Search Data

Introduction

This article introduces the datasets we maintain for search analyses. After reading this article, you should understand the search datasets well enough to produce moderately complex analyses.

Table of Contents

Permissions

Access to both search_aggregates and search_clients_daily is heavily restricted in re:dash. We also maintain a restricted group for search on Github and Bugzilla. If you reach a 404 on Github or don't have access to a re:dash query or bug this is likely your issue. To get access permissions, file a bug using the search permissions template

Once you have proper permissions, you'll have access to a new source in re:dash called Presto Search. You will not be able to access any of the search datasets via the standard Presto data source, even with proper permissions.

Terminology

Direct vs Follow-on Search

Searches can be split into two major classes: direct and follow-on.

Direct searches result from a direct interaction with a search access point (SAP), which is part of the Firefox UI. These searches are often called SAP searches. There are currently 6 SAPs:

  • urlbar - entering a search query in the Awesomebar
  • searchbar - the main search bar; not present by default for new profiles on Firefox 57+
  • newtab - the search bar on the about:newtab page
  • abouthome - the search bar on the about:home page
  • contextmenu - selecting text and clicking "Search" from the context menu
  • system - starting Firefox from the command line with an option that immediately makes a search

Users will often interact with the Search Engine Results Page (SERP) to create "downstream" queries. These queries are called follow-on queries. These are sometimes also referred to as in-content queries since they are initiated from the content of the page itself and not from the Firefox UI.

For example, follow-on queries can be caused by:

  • Revising a query (restaurants becomes restaurants near me)
  • Clicking on the "next" button
  • Accepting spelling suggestions

Tagged vs Untagged Searches

Our partners (search engines) attribute queries to Mozilla using partner codes. When a user issues a query through one of our SAPs, we include our partner code in the URL of the resulting search.

Tagged queries are queries that include one of our partner codes.

Untagged queries are queries that do not include one of our partner codes. If a query is untagged, it's usually because we do not have a partner deal for that search engine and region.

If an SAP query is tagged, any follow-on query should also be tagged.

Standard Search Aggregates

We report three types of searches in our search datasets: SAP, tagged-sap, and tagged-follow-on. These aggregates show up as columns in the search_aggregates and search_clients_daily datasets. Our search datasets are all derived from main_summary. The aggregate columns are derived from the SEARCH_COUNTS histogram.
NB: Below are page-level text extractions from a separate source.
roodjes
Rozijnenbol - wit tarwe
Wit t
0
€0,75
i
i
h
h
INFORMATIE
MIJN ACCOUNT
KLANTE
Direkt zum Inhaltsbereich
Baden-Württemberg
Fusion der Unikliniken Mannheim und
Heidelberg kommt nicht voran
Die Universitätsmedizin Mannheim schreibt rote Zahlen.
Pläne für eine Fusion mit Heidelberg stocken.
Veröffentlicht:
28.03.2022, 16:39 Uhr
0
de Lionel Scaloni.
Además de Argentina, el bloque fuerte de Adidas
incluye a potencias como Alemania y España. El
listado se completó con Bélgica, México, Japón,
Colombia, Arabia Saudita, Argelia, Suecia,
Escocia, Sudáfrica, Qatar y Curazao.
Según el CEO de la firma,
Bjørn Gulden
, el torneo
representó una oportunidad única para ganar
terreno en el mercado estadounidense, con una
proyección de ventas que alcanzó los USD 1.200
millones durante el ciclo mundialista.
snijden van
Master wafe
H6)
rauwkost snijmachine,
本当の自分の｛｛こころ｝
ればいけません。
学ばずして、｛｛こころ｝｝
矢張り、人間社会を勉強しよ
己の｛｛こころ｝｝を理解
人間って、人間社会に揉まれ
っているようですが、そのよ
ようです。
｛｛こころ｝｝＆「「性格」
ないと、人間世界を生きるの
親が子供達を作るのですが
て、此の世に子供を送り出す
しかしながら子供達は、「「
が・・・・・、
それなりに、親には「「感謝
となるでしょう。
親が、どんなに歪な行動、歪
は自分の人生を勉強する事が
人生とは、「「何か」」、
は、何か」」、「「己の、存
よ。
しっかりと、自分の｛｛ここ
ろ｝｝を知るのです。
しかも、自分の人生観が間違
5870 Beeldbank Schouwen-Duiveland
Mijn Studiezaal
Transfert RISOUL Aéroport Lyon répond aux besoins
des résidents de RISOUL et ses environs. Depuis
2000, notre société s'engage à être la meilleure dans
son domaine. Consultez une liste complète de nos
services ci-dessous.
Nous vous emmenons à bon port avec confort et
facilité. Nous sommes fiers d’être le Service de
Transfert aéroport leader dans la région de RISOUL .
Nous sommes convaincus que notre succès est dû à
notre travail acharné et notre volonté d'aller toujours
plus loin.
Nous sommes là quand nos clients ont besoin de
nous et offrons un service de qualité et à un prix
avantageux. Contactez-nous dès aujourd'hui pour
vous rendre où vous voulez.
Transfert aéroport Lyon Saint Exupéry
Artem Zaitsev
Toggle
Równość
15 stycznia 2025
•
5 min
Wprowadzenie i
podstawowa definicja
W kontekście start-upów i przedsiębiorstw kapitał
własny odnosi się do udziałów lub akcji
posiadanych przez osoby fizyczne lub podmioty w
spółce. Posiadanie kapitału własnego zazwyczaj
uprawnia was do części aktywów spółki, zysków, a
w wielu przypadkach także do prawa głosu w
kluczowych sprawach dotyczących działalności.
The SAP column counts all SAP (or direct) searches. SAP search counts are collected via probes within the Firefox UI These counts are very reliable, but do not count follow-on queries.

In 2017-06 we deployed the [followonsearch addon], which adds probes for tagged-sap and tagged-follow-on searches. These columns attempt to count all tagged searches by looking for Mozilla partner codes in the URL of requests to partner search engines. These search counts are critical to understanding revenue since they exclude untagged searches and include follow-on searches. However, these search counts have important caveats affecting their reliability. See In Content Telemetry Issues for more information.

In main_summary, all of these searches are stored in search_counts.count, which makes it easy to over count searches. Avoid using main_summary for search analyses.

Outlier Filtering

We remove search count observations representing more than 10,000 searches for a single search engine in a single ping.

In Content Telemetry Issues

The [followonsearch addon] implements the probe used to measure tagged-sap and tagged-follow-on searches. This probe is critical to understanding our revenue. It's the only tool that gives us a view of follow-on searches and differentiates between tagged and untagged queries. However, it comes with some notable caveats.

Relies on whitelists

The [followonsearch addon] attempts to count all tagged searches by looking for Mozilla partner codes in the URL of requests to partner search engines. To do this, the addon relies on a whitelist of partner codes and URL formats. The list of partner codes is incomplete and only covers a few top partners. These codes also occasionally change so there will be gaps in the data.

Additionally, changes to search engine URL formats can cause problems with our data collection. See this query for a notable example.

Addon uptake

This probe is shipped as an addon. Versions 55 and greater have the addon installed by default (Bug). The addon was deployed to older versions of Firefox via GoFaster, but uptake is not 100%.

Limited historical data

The addon was first deployed in 2017-06. There is no tagged-* search data available before this.